Critics have already penned the premature obituaries (see BBC correspondent Maggie Shiels’ “Ali G’s Stateside Flop” (**http://news.bbc.co.uk/1/hi/entertainment/reviews/2788697.stm). Many of these doomsayers go to great lengths explaining why British humor doesn’t translate for simple-minded Americans. The most oft-cited canard is that Americans don’t understand irony. (Even Madonna, explaining her decision not to release her original “American Life” video, cited Americans’ lack of irony as one reason.) It’s not that Americans can’t appreciate irony; it’s just that our tolerance for irony as a device of cruelty, because of its implicit condescension, is more finite that it might be with others.
Ali G also misses that Americans prefer their humor compartmentalized, prefer the joke to have a beginning and end, and do not like their comedians to be method actors who refuse to surrender their personae. U.S. celebrity culture is driven by a distinction between actors’ careers and lives. We love to know that, although they play glamorous or brilliant characters, they still lead pedestrian existences full of cellulite, bad choices, and venal intrigue.

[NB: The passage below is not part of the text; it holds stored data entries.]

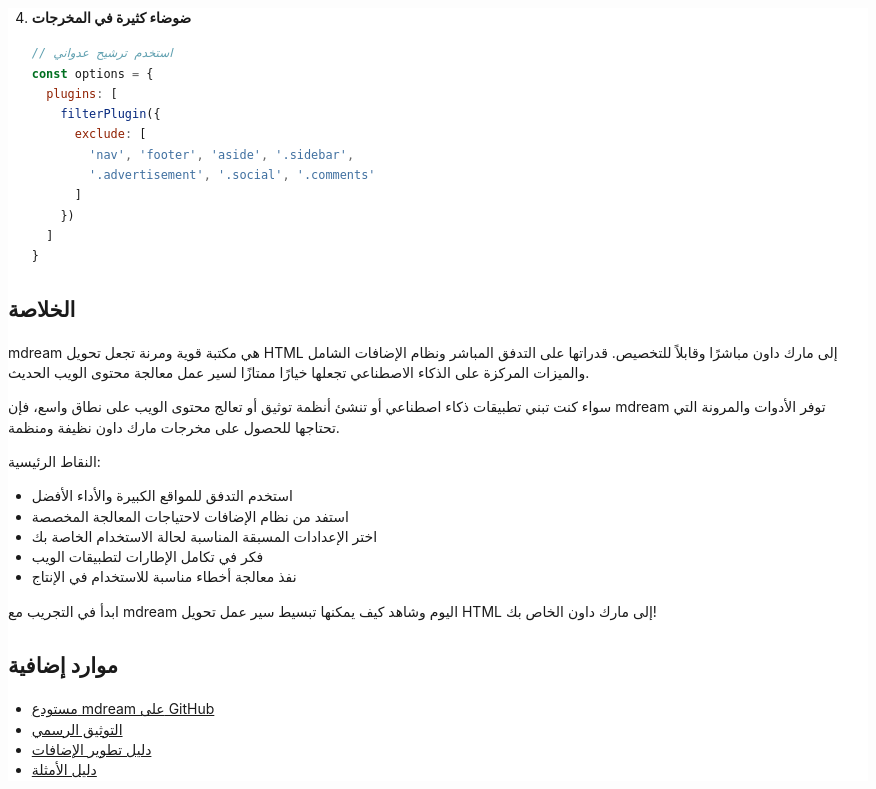4. **ضوضاء كثيرة في المخرجات**
   ```javascript
   // استخدم ترشيح عدواني
   const options = {
     plugins: [
       filterPlugin({
         exclude: [
           'nav', 'footer', 'aside', '.sidebar',
           '.advertisement', '.social', '.comments'
         ]
       })
     ]
   }
   ```

## الخلاصة

mdream هي مكتبة قوية ومرنة تجعل تحويل HTML إلى مارك داون مباشرًا وقابلاً للتخصيص. قدراتها على التدفق المباشر ونظام الإضافات الشامل والميزات المركزة على الذكاء الاصطناعي تجعلها خيارًا ممتازًا لسير عمل معالجة محتوى الويب الحديث.

سواء كنت تبني تطبيقات ذكاء اصطناعي أو تنشئ أنظمة توثيق أو تعالج محتوى الويب على نطاق واسع، فإن mdream توفر الأدوات والمرونة التي تحتاجها للحصول على مخرجات مارك داون نظيفة ومنظمة.

النقاط الرئيسية:
- استخدم التدفق للمواقع الكبيرة والأداء الأفضل
- استفد من نظام الإضافات لاحتياجات المعالجة المخصصة
- اختر الإعدادات المسبقة المناسبة لحالة الاستخدام الخاصة بك
- فكر في تكامل الإطارات لتطبيقات الويب
- نفذ معالجة أخطاء مناسبة للاستخدام في الإنتاج

ابدأ في التجريب مع mdream اليوم وشاهد كيف يمكنها تبسيط سير عمل تحويل HTML إلى مارك داون الخاص بك!

## موارد إضافية

- [مستودع mdream على GitHub](https://github.com/harlan-zw/mdream)
- [التوثيق الرسمي](https://github.com/harlan-zw/mdream/blob/main/README.md)
- [دليل تطوير الإضافات](https://github.com/harlan-zw/mdream/tree/main/packages)
- [دليل الأمثلة](https://github.com/harlan-zw/mdream/tree/main/examples)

Without access to Baron’s intimate nitty gritty, Americans are unlikely to form the crucial bond that enables us to overlook a mercilessly overbearing character. Artists who refuse to leave their art and come out and play come off as elitist, the death knell for any performer wanting popular U.S. acceptance. Like Andy Kaufman and Tom Green (who rarely breaks character), Sacha Cohen refuses to let go of his fictitious creation. (Cohen gives few interviews and only as Ali G.) If he did, it’s very possible that viewers wouldn’t reach that squirming point where they begin to identify and be embarrassed for the targets of his satire. It’s not that we don’t love fooling people or even making them uncomfortable. Just remember Candid Camera and TV’s Bloopers and Practical Jokes or the current success of Fear Factor> and The Bachelor, reality programming where bottomless humiliation is standard fare. We just want the person to be freed in the end.
This is why “Da Ali G Show” might be destined for an even quicker demise than Green or Kaufman. Green’s crudeness insured a male teenaged viewership, at least for a time. Although Kaufman has been posthumously written into the pantheon of comic geniuses, many of his refusals to break character won him public loathing. When Cohen deflates the egos of political figures whom many Americans have never heard of — like for U.S. Attorney General, Dick Thornberg or former U.N. Secretary General Boutros Boutros-Ghali — is unlikely to keep them tuning in.
It’s a shame really, because Da Ali G Show, in its finest moments, is just the kind of playful swat that our cultural pieties and empty bureaucrats deserve. But in the end, we’re too forgiving to offer our cherished incongruities up as sacrifices to a ceaseless jester from the other side of the pond.